* **Assigned task**: Find each line in the rows below that contains the string "between" and copy it.

- - -

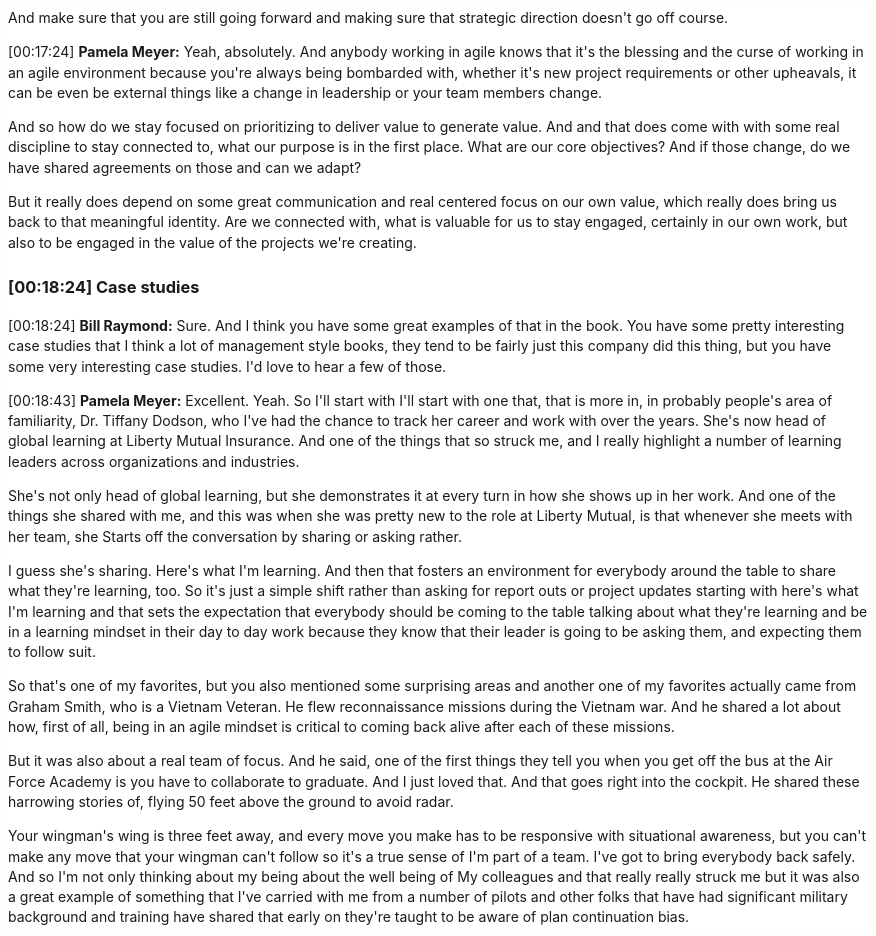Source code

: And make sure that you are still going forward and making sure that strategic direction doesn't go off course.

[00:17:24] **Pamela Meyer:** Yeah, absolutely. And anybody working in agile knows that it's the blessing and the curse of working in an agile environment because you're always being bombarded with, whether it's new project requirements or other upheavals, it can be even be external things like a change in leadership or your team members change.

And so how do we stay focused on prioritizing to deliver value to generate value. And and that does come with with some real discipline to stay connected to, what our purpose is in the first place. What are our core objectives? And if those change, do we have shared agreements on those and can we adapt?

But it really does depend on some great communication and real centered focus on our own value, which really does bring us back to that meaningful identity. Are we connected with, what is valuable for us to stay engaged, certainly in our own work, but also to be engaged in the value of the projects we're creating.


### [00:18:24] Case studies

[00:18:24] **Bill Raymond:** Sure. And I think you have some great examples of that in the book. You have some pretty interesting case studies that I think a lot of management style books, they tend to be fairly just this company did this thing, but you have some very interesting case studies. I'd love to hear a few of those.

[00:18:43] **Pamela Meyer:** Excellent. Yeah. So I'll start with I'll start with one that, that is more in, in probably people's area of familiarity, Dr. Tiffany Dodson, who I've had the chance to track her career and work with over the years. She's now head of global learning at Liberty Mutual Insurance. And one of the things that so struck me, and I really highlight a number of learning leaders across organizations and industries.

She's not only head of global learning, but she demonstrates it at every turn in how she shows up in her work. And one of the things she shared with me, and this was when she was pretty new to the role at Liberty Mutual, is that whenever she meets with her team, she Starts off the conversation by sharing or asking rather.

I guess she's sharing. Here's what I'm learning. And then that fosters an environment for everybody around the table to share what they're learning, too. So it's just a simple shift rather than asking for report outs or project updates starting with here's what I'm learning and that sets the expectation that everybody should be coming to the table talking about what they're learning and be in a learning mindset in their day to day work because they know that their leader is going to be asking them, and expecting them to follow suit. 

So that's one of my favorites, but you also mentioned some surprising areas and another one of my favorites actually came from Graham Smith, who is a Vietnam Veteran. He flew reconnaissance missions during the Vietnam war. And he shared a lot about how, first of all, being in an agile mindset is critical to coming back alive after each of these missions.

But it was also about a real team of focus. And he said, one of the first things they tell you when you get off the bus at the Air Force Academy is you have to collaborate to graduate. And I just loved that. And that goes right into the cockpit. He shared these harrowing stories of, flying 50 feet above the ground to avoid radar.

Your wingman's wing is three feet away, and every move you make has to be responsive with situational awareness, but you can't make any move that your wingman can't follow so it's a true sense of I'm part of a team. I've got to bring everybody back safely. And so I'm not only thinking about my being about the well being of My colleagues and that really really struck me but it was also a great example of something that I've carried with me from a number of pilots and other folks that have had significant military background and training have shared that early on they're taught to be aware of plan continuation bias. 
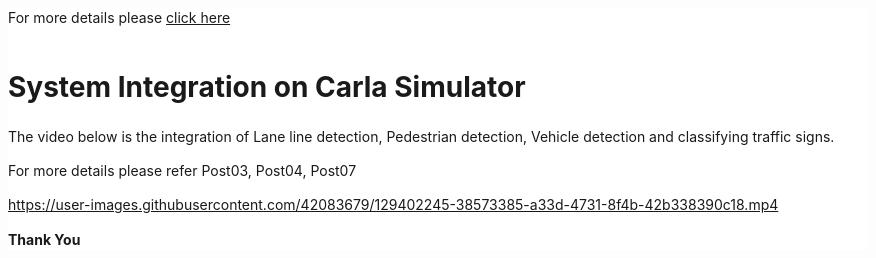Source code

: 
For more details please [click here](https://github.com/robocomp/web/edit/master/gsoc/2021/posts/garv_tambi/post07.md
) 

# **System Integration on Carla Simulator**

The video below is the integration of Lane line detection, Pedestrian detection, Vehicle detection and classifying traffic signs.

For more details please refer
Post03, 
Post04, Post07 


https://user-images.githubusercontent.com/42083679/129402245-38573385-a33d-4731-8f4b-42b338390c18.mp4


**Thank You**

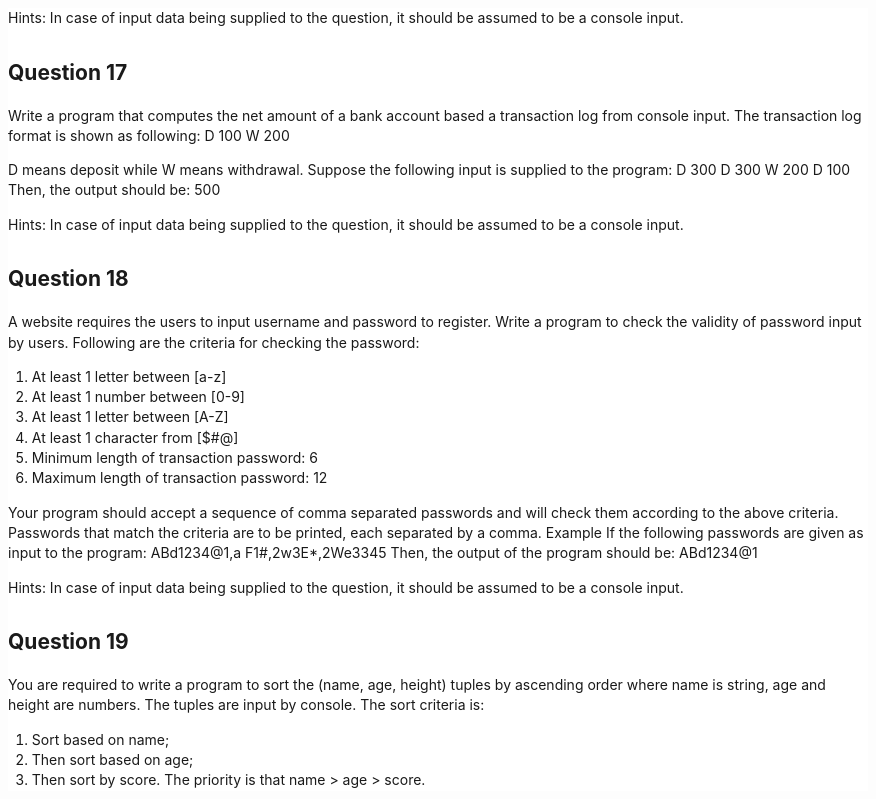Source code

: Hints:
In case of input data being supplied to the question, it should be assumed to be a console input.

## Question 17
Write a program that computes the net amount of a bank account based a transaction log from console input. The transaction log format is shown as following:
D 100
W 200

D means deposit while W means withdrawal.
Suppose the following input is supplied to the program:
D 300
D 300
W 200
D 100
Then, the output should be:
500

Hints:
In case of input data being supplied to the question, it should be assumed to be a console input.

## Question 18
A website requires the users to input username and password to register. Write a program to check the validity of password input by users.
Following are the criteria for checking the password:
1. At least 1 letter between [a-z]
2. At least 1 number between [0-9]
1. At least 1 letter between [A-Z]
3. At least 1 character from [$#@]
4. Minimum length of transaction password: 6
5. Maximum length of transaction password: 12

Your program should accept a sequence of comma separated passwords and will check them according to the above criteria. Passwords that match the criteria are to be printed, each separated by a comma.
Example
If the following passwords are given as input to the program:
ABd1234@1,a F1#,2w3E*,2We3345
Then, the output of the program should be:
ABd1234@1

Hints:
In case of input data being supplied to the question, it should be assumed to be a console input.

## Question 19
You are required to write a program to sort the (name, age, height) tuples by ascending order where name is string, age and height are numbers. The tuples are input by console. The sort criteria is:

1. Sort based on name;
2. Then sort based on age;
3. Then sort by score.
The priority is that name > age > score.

- - -

* **Result for this task**:
1. At least 1 letter between [a-z]
2. At least 1 number between [0-9]
1. At least 1 letter between [A-Z]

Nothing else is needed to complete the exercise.